A university has obtained an injunction banning its students from protesting on campus for six months after two days of unrest led to 41 arrests.
The University of London said the injunction was the “last straw” to stem what it said had been “a campaign of aggression and intimidation”.
Students at the university had staged a sit-in - in part to protest at losing their facilities and in part to protest at what they consider to be moves across the country to “privatise” university support services.
The university says its students do not need an umbrella students’ union for the entire university as each college has its own.
Violent clashes began on Wednesday between police and students after students had occupied part of the university’s headquarters.
Video footage shown on BBC regional TV news appeared to show one student falling to the ground after being pushed in the face by a police. Students claimed he had been punched.
Protesters then barricaded the vice-chancellor’s and other offices, claiming that peaceful demonstrations had had little effect.
As a result, 36 students were arrested on Thursday - with two accused of assaulting the police and the rest for breach of the peace or affray as scuffles broke out between the two sides.

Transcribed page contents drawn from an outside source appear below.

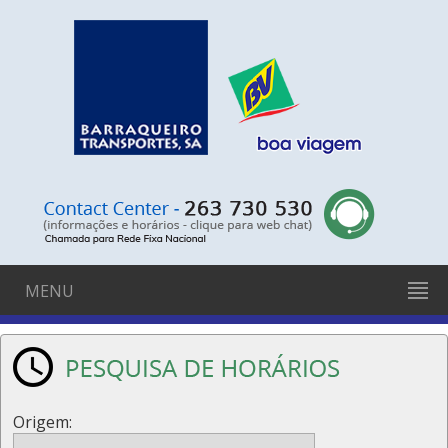
MENU
Origem:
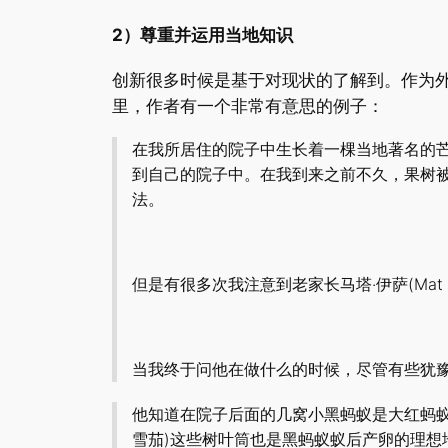
2）尊重并运用当地知识
创新很多时候是基于对现状的了解到。作为
里，作者有一个非常有意思的例子：
在我所居住的院子中生长着一棵当地著名的
到自己的院子中。在我到来之前不久，果树
法。
但是有很多次我注意到老家长马塔·伊萨(Mat I
当我终于问他在做什么的时候，尽管有些犹
他知道在院子后面的几窝小黑蚂蚁是大红蚂
雪茄)这些树叶筒也是黑蚂蚁蚁后产卵的理想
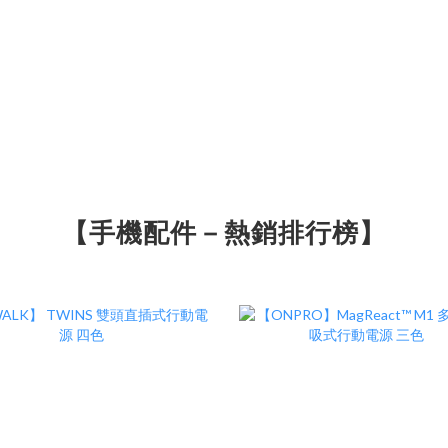
【手機配件－熱銷排行榜】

The protest was one of a number organised by students during the past week. At Sussex University in Brighton, where catering facilities are being sourced out to a private contractor, five students are facing disciplinary action, accused of being involved in organising “repeated serious disruption” through occupations. The five have been suspended from campus and excluded from their courses.

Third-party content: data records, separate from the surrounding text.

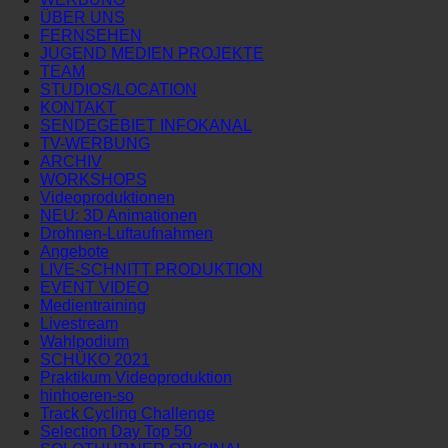
ÜBER UNS
FERNSEHEN
JUGEND MEDIEN PROJEKTE
TEAM
STUDIOS/LOCATION
KONTAKT
SENDEGEBIET INFOKANAL
TV-WERBUNG
ARCHIV
WORKSHOPS
Videoproduktionen
NEU: 3D Animationen
Drohnen-Luftaufnahmen
Angebote
LIVE-SCHNITT PRODUKTION
EVENT VIDEO
Medientraining
Livestream
Wahlpodium
SCHÜKO 2021
Praktikum Videoproduktion
hinhoeren-so
Track Cycling Challenge
Selection Day Top 50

The University of London injunction states that “students have no right to conduct a ‘sit-in’ or take possession of any areas of the campus. It was granted on Thursday and covers the university’s headquarters at Senate House, the University of London Union offices, the Warberg Institute, Brunei Gallery and main buildings of neighbouring Birkbeck College and the School of Oriental and African Studies.
It adds that the students’ protest “has involved senior members of the university staff, including the Vice-Chancellor, being prevented from leaving their offices”.
“There has therefore been both a serious incursion upon university property and a serious interference with liberty and freedom of senior university personnel.”
A spokesman for the university added: “We regard the injunction as a regrettable but necessary step to prevent further occupations of Senate House and other university buildings in Bloomsbury.
“Wednesday’s incursion was the last straw in a series of aggressive and intimidatory acts by student protesters over the past year which have seen our staff threatened, abused and in some cases injured.”
Speaking after the Wednesday protest had led to the video depicting a student shoved to the ground by the police and the disciplinary action against the Sussex students, Rachel Wenstone, vice-president of the NUS, said: “We were absolutely appalled by the handling of student protesters we have seen in both Sussex and London in recent days.
“Peaceful protest and occupation is part of the history of the student movement and one we are very proud of. They are legitimate tactics, enshrined in our right to protest and are available to students when there is no other way to get their voices heard.”
A statement from the Metropolitan Police said three officers had suffered minor injuries during the clashes on Thursday when between 200 and 300 people had gathered to protest in Malet Street.
"Some of the group were covering their faces, others carrying home made shields,” it added.
On the previous day, it said a 25-year-old man had been charged with assault following the sit-in, a 20-year-old man was arrested for obstructing police and three other men bailed to return in the New Year on charges of causing danger to users of the highway.